[Collection entries]

◆ ◆ ◆

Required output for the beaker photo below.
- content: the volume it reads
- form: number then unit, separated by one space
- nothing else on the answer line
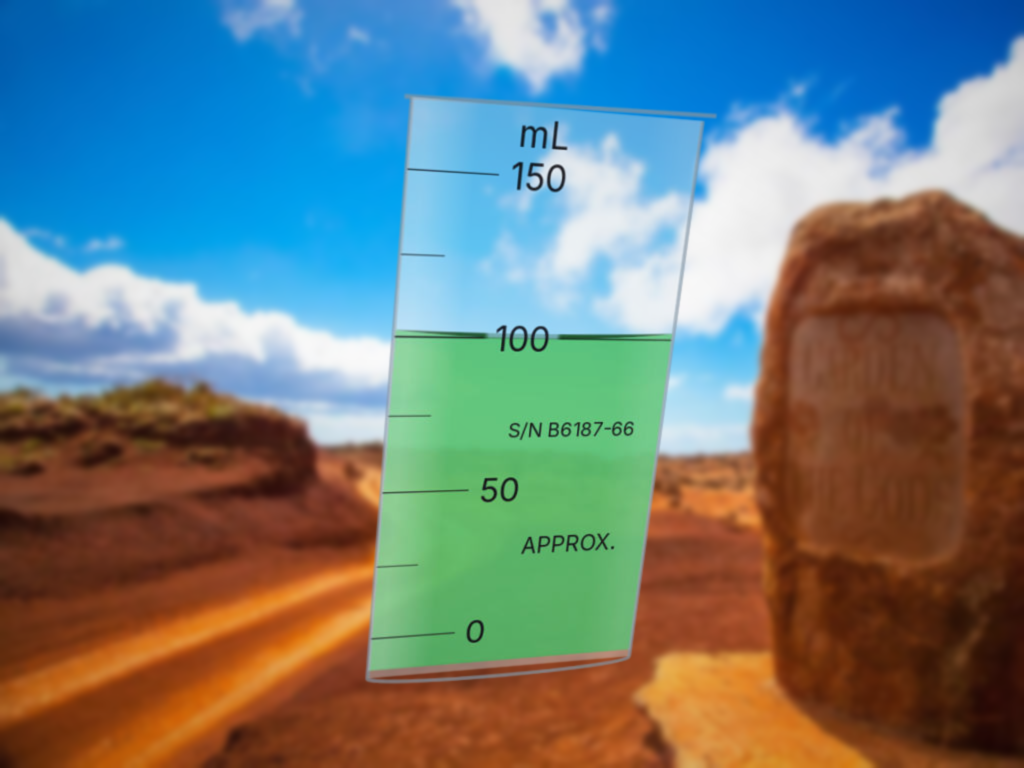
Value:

◆ ◆ ◆

:: Exercise description ::
Pick out each line in the data above that contains the word "space", and copy those lines.

:: Output below ::
- form: number then unit, separated by one space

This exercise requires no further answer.